SUPPLIED MATERIAL START

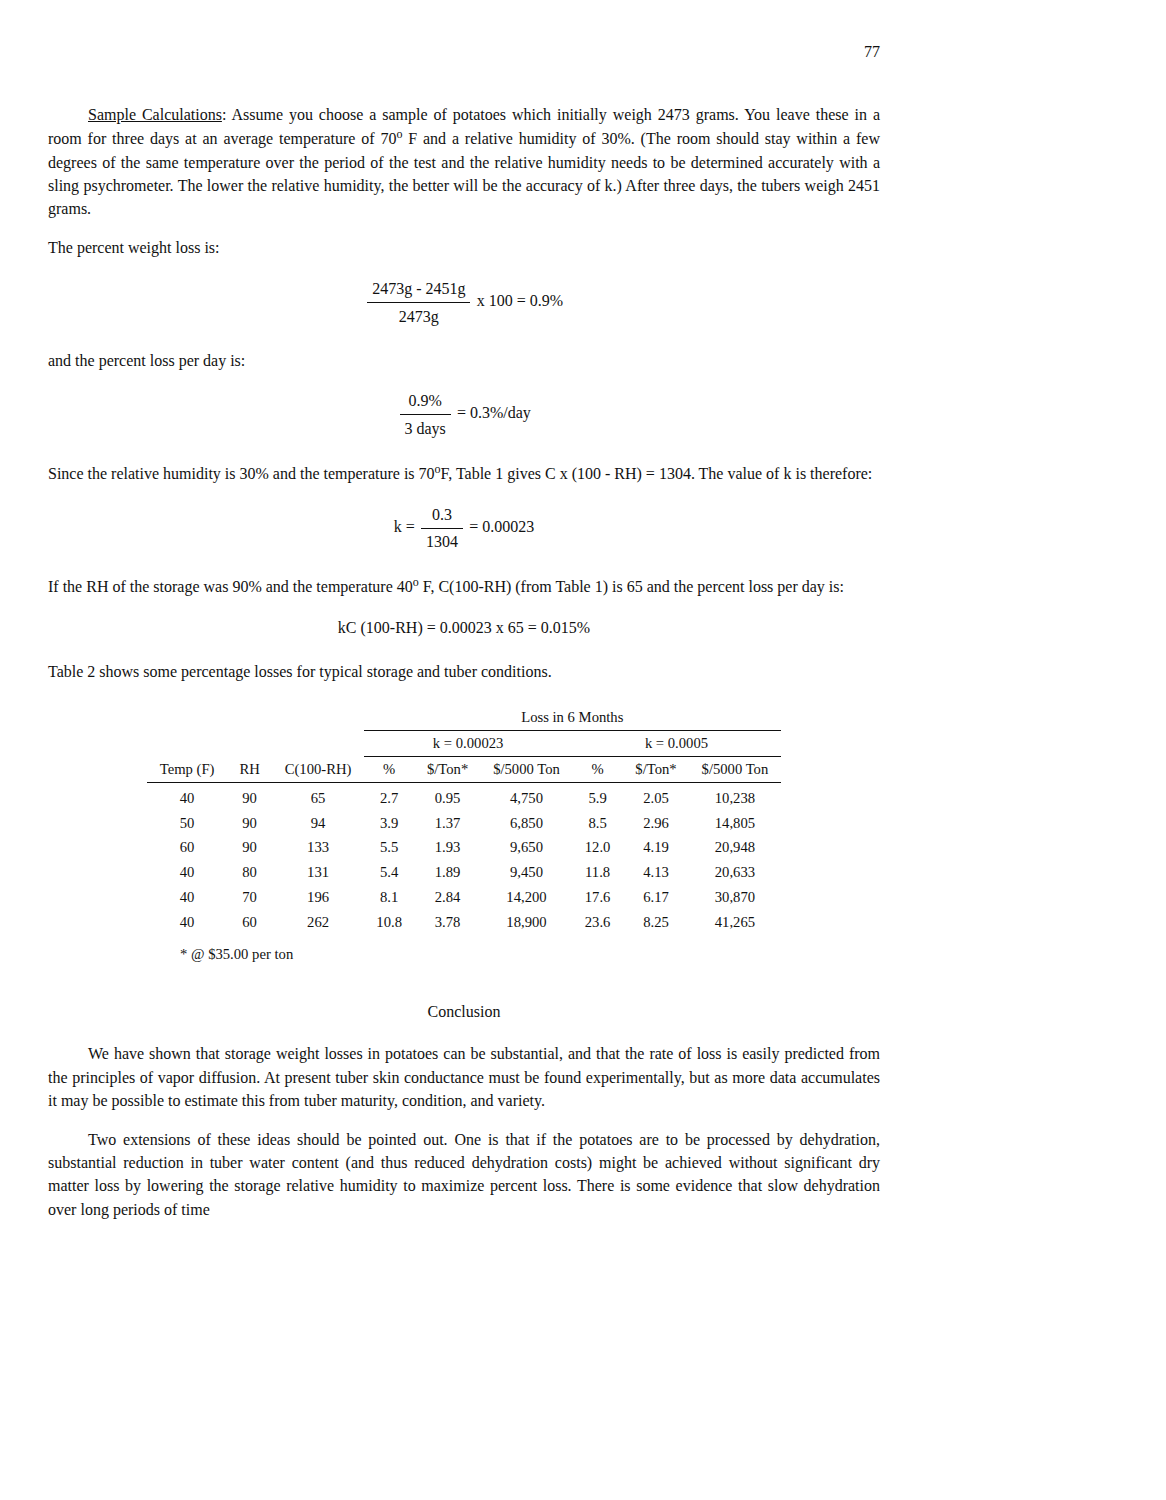77
Sample Calculations: Assume you choose a sample of potatoes which initially weigh 2473 grams. You leave these in a room for three days at an average temperature of 70o F and a relative humidity of 30%. (The room should stay within a few degrees of the same temperature over the period of the test and the relative humidity needs to be determined accurately with a sling psychrometer. The lower the relative humidity, the better will be the accuracy of k.) After three days, the tubers weigh 2451 grams.
The percent weight loss is:
2473g - 2451g 2473g x 100 = 0.9%
and the percent loss per day is:
0.9% 3 days = 0.3%/day
Since the relative humidity is 30% and the temperature is 70oF, Table 1 gives C x (100 - RH) = 1304. The value of k is therefore:
k = 0.3 1304 = 0.00023
If the RH of the storage was 90% and the temperature 40o F, C(100-RH) (from Table 1) is 65 and the percent loss per day is:
kC (100-RH) = 0.00023 x 65 = 0.015%
Table 2 shows some percentage losses for typical storage and tuber conditions.
| | | | Loss in 6 Months |
| --- | --- | --- | --- |
| | | | k = 0.00023 | k = 0.0005 |
| Temp (F) | RH | C(100-RH) | % | $/Ton* | $/5000 Ton | % | $/Ton* | $/5000 Ton |
| 40 | 90 | 65 | 2.7 | 0.95 | 4,750 | 5.9 | 2.05 | 10,238 |
| 50 | 90 | 94 | 3.9 | 1.37 | 6,850 | 8.5 | 2.96 | 14,805 |
| 60 | 90 | 133 | 5.5 | 1.93 | 9,650 | 12.0 | 4.19 | 20,948 |
| 40 | 80 | 131 | 5.4 | 1.89 | 9,450 | 11.8 | 4.13 | 20,633 |
| 40 | 70 | 196 | 8.1 | 2.84 | 14,200 | 17.6 | 6.17 | 30,870 |
| 40 | 60 | 262 | 10.8 | 3.78 | 18,900 | 23.6 | 8.25 | 41,265 |
* @ $35.00 per ton
Conclusion
We have shown that storage weight losses in potatoes can be substantial, and that the rate of loss is easily predicted from the principles of vapor diffusion. At present tuber skin conductance must be found experimentally, but as more data accumulates it may be possible to estimate this from tuber maturity, condition, and variety.
Two extensions of these ideas should be pointed out. One is that if the potatoes are to be processed by dehydration, substantial reduction in tuber water content (and thus reduced dehydration costs) might be achieved without significant dry matter loss by lowering the storage relative humidity to maximize percent loss. There is some evidence that slow dehydration over long periods of time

SUPPLIED MATERIAL END

### WHAT YOU NEED TO DO
A word-for-word copy of the listing is needed, with no pictures in it.

### SOLVED PROBLEM
77
Sample Calculations: Assume you choose a sample of potatoes which initially weigh 2473 grams. You leave these in a room for three days at an average temperature of 70o F and a relative humidity of 30%. (The room should stay within a few degrees of the same temperature over the period of the test and the relative humidity needs to be determined accurately with a sling psychrometer. The lower the relative humidity, the better will be the accuracy of k.) After three days, the tubers weigh 2451 grams.
The percent weight loss is:
2473g - 2451g 2473g x 100 = 0.9%
and the percent loss per day is:
0.9% 3 days = 0.3%/day
Since the relative humidity is 30% and the temperature is 70oF, Table 1 gives C x (100 - RH) = 1304. The value of k is therefore:
k = 0.3 1304 = 0.00023
If the RH of the storage was 90% and the temperature 40o F, C(100-RH) (from Table 1) is 65 and the percent loss per day is:
kC (100-RH) = 0.00023 x 65 = 0.015%
Table 2 shows some percentage losses for typical storage and tuber conditions.
| | | | Loss in 6 Months |
| --- | --- | --- | --- |
| | | | k = 0.00023 | k = 0.0005 |
| Temp (F) | RH | C(100-RH) | % | $/Ton* | $/5000 Ton | % | $/Ton* | $/5000 Ton |
| 40 | 90 | 65 | 2.7 | 0.95 | 4,750 | 5.9 | 2.05 | 10,238 |
| 50 | 90 | 94 | 3.9 | 1.37 | 6,850 | 8.5 | 2.96 | 14,805 |
| 60 | 90 | 133 | 5.5 | 1.93 | 9,650 | 12.0 | 4.19 | 20,948 |
| 40 | 80 | 131 | 5.4 | 1.89 | 9,450 | 11.8 | 4.13 | 20,633 |
| 40 | 70 | 196 | 8.1 | 2.84 | 14,200 | 17.6 | 6.17 | 30,870 |
| 40 | 60 | 262 | 10.8 | 3.78 | 18,900 | 23.6 | 8.25 | 41,265 |
* @ $35.00 per ton
Conclusion
We have shown that storage weight losses in potatoes can be substantial, and that the rate of loss is easily predicted from the principles of vapor diffusion. At present tuber skin conductance must be found experimentally, but as more data accumulates it may be possible to estimate this from tuber maturity, condition, and variety.
Two extensions of these ideas should be pointed out. One is that if the potatoes are to be processed by dehydration, substantial reduction in tuber water content (and thus reduced dehydration costs) might be achieved without significant dry matter loss by lowering the storage relative humidity to maximize percent loss. There is some evidence that slow dehydration over long periods of time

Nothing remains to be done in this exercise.